C'est dans ce contexte de ténèbres généralisées que Noé apparaît, non pas comme un homme parfait en lui-même, mais comme celui que Dieu a choisi de distinguer par sa grâce souveraine.
Leçons pour aujourd'hui
1. La méchanceté de l'homme est totale et réelle
« L'Éternel vit que la méchanceté des hommes était grande sur la terre, et que toutes les pensées de leur cœur se portaient chaque jour uniquement vers le mal. » (Genèse 6.5)
Ce verset est l'un des énoncés les plus clairs de toute l'Écriture sur la dépravation totale de l'être humain. Ce n'est pas que certains hommes soient mauvais à certains moments : c'est l'ensemble des pensées, de l'imagination, de la volonté qui est orienté vers le mal, en permanence. Calvin écrivait que le cœur humain est « une forge continuelle d'idoles », et ce chapitre en est la démonstration historique. Nous ne pouvons pas comprendre la grâce de Dieu sans d'abord mesurer la profondeur de notre corruption naturelle.
2. Le péché afflige le cœur de Dieu
« L'Éternel se repentit d'avoir fait l'homme sur la terre, et il fut affligé en son cœur. » (Genèse 6.6)
Ce langage est anthropomorphique : Dieu ne change pas (Nombres 23.19), mais il exprime ici, d'une manière accessible à notre entendement, la réalité de sa sainteté offensée. Le péché n'est pas une abstraction : il est une rébellion personnelle contre un Dieu personnel, et cette rébellion provoque, selon les termes mêmes de l'Écriture, une affliction. Comprendre cela doit changer notre rapport au péché. Ce n'est pas seulement une infraction morale : c'est une blessure infligée à Celui qui nous a créés.
3. La grâce est souveraine et sans mérite
« Mais Noé trouva grâce aux yeux de l'Éternel. » (Genèse 6.8)
Ce verset est le premier usage du mot « grâce » dans la Bible. Et il est significatif qu'il apparaisse dans un contexte de jugement universel. Noé n'a pas trouvé grâce parce qu'il était meilleur que les autres : il a trouvé grâce parce que Dieu l'a voulu. R. C. Sproul le soulignait : « Si Dieu était juste envers tous, tous périraient. Ce que nous appelons grâce, c'est Dieu qui fait plus que ce que la justice exige. » Le salut, ici comme au Calvaire, est entièrement l'œuvre de Dieu.
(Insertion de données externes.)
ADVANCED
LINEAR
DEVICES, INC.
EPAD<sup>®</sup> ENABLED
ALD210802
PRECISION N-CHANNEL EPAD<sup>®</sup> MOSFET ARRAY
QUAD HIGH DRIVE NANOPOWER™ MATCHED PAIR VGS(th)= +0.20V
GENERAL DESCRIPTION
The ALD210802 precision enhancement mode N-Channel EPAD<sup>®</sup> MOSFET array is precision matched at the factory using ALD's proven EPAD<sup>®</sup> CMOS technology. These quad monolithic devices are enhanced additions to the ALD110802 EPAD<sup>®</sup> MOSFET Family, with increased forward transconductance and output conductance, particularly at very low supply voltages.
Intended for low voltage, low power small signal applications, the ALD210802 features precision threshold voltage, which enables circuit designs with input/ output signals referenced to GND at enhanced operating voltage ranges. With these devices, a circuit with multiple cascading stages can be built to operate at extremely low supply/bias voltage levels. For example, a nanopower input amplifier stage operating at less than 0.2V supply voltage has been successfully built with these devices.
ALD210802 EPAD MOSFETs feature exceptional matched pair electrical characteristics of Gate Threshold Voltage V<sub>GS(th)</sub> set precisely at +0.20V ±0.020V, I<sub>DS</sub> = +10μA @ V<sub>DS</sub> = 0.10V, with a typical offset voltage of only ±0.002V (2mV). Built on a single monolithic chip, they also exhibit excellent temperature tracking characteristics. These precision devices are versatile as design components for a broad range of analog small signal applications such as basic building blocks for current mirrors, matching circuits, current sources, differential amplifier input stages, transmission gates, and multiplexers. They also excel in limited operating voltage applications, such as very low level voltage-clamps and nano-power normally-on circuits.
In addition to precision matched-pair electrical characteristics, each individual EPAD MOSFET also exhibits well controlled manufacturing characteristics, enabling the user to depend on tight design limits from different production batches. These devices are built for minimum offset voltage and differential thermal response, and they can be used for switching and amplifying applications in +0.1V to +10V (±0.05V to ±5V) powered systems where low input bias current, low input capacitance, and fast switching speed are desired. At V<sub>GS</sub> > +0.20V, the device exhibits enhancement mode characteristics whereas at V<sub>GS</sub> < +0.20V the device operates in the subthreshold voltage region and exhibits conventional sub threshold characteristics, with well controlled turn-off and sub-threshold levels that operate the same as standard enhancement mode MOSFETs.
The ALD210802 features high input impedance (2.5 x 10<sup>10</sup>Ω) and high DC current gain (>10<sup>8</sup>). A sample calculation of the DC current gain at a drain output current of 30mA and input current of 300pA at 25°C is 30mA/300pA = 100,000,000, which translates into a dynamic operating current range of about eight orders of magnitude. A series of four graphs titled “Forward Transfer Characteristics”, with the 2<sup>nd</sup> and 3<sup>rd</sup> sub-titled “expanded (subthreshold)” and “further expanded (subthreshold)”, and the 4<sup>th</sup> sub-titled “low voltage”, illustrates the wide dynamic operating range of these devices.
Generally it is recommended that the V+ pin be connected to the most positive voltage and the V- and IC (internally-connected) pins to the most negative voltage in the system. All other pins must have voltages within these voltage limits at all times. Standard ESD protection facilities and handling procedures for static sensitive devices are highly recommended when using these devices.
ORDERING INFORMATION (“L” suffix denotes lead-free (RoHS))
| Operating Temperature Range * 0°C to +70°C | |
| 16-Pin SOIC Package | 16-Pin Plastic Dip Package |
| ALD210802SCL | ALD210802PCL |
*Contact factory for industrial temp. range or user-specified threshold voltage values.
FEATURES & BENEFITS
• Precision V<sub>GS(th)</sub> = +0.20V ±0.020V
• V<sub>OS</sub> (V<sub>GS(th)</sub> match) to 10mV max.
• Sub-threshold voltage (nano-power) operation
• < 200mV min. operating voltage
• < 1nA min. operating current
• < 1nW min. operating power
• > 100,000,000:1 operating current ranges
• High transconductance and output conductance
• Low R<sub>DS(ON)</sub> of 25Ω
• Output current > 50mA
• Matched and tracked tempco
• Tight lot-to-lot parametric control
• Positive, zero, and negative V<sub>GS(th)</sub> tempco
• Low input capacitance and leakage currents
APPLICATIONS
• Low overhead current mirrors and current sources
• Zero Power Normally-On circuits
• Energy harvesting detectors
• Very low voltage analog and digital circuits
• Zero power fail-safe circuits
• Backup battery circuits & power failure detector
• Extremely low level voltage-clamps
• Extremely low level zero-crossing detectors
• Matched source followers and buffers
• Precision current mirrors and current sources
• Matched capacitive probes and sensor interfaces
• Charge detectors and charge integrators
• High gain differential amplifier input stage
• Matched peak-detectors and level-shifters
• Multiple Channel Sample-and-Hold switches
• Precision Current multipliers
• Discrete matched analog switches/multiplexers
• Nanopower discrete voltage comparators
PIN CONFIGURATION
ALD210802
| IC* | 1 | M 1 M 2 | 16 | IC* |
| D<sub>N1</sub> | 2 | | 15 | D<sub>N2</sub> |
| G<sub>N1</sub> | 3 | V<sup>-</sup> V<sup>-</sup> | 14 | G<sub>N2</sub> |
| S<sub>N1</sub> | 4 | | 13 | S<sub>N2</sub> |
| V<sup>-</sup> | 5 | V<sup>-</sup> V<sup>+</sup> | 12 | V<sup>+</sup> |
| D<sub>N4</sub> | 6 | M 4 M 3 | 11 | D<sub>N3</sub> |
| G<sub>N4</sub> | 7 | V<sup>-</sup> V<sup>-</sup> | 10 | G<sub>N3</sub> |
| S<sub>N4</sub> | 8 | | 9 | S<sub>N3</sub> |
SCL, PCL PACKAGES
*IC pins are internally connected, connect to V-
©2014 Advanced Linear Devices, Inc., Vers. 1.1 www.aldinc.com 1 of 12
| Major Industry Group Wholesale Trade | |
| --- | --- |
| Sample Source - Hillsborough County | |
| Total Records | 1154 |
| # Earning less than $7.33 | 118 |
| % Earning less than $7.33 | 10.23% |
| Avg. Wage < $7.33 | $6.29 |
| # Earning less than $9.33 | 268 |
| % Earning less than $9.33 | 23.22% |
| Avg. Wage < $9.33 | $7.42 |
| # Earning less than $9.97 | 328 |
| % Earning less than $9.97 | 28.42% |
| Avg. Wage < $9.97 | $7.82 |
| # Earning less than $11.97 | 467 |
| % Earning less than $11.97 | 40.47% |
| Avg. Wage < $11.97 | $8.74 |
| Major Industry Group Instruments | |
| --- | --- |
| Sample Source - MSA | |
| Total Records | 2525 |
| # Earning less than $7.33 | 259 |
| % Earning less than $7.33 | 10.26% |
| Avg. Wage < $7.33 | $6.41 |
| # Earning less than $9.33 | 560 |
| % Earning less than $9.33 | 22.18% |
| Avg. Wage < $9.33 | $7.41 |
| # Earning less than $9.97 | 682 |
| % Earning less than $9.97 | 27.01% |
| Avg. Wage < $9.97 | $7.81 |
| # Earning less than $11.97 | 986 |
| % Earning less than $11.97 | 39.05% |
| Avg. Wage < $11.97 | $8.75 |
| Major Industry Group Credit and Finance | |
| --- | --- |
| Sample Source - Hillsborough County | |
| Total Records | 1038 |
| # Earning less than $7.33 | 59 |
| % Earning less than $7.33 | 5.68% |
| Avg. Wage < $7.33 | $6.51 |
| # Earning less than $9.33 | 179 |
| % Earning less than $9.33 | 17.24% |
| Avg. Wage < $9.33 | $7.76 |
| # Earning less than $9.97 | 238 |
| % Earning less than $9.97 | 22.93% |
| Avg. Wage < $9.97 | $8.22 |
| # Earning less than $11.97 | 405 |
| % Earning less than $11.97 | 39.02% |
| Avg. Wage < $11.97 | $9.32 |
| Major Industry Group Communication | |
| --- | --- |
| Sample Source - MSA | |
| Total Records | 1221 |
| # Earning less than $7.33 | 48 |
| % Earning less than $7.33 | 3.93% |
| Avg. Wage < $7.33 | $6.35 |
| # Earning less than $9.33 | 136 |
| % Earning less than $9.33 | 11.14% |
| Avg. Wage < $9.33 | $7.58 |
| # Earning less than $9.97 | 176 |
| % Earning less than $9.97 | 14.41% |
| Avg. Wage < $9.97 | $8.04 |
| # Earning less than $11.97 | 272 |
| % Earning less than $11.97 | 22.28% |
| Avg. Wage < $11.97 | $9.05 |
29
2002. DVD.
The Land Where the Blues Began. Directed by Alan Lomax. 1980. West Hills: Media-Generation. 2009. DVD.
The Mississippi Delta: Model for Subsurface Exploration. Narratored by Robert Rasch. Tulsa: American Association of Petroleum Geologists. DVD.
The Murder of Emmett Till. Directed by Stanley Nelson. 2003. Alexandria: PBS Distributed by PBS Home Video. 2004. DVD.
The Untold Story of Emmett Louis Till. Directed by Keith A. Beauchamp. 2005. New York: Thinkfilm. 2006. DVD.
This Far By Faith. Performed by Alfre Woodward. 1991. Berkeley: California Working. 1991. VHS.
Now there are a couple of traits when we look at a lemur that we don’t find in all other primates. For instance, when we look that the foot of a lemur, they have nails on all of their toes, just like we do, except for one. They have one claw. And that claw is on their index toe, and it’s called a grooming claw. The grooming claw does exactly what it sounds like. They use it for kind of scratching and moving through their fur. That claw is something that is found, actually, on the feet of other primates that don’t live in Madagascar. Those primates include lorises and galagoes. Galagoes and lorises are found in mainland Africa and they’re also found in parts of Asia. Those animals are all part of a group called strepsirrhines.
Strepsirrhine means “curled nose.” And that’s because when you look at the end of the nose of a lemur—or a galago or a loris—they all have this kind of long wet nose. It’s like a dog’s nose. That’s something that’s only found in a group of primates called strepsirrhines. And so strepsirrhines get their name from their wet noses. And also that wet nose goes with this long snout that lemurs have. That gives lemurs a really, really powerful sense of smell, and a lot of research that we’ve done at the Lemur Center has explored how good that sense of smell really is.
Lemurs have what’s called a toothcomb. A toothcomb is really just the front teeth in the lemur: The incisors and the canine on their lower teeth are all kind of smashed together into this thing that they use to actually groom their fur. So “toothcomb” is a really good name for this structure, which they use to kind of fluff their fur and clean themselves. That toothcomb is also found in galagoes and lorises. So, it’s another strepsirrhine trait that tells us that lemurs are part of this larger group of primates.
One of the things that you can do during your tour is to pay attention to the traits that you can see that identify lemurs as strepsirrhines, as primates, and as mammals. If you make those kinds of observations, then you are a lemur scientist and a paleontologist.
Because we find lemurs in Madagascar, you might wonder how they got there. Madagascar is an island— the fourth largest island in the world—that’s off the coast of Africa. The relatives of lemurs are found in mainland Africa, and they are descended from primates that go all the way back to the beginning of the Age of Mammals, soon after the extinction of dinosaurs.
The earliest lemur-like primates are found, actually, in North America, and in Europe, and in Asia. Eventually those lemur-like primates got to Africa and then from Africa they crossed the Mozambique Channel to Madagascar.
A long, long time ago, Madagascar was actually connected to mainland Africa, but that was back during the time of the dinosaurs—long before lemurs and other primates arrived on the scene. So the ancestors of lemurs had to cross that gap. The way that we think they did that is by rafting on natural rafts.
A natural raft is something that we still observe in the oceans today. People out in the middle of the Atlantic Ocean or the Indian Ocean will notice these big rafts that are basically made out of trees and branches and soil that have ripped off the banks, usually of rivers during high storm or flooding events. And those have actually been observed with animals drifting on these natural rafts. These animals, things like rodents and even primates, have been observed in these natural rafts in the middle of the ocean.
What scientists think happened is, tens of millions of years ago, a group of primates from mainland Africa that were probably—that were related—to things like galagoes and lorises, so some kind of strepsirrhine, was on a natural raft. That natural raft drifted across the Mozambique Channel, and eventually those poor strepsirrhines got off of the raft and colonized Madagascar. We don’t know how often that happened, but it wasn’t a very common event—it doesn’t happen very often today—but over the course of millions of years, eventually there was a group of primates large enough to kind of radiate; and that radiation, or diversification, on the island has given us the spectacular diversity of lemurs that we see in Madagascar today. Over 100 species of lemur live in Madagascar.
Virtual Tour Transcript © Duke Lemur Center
4. L'obéissance découle de la foi
« Noé fit tout ce que Dieu lui avait ordonné. » (Genèse 6.22)
Noé n'avait jamais vu de pluie diluvienne. Il construisit pourtant une arche selon les instructions précises de Dieu, sans objection, sans délai. Cette obéissance n'est pas celle d'un homme qui mérite sa survie : c'est le fruit d'une foi réelle en un Dieu fiable. L'Épître aux Hébreux confirme que c'est « par la foi » que Noé agit (Hébreux 11.7). La vraie foi produit toujours une obéissance concrète, même lorsque les circonstances semblent absurdes aux yeux du monde.
Conclusion
Genèse 6 nous place devant deux réalités inséparables : la sainteté de Dieu qui juge le péché, et la grâce de Dieu qui sauve ce qu'il a choisi. Ces deux vérités ne s'opposent pas ; elles se complètent. L'arche de Noé annonce déjà, dans l'ombre, Celui qui sera le seul refuge au jour du jugement final. Rendons gloire à Dieu qui, dans sa souveraineté absolue, a décidé de sauver des pécheurs par pure grâce.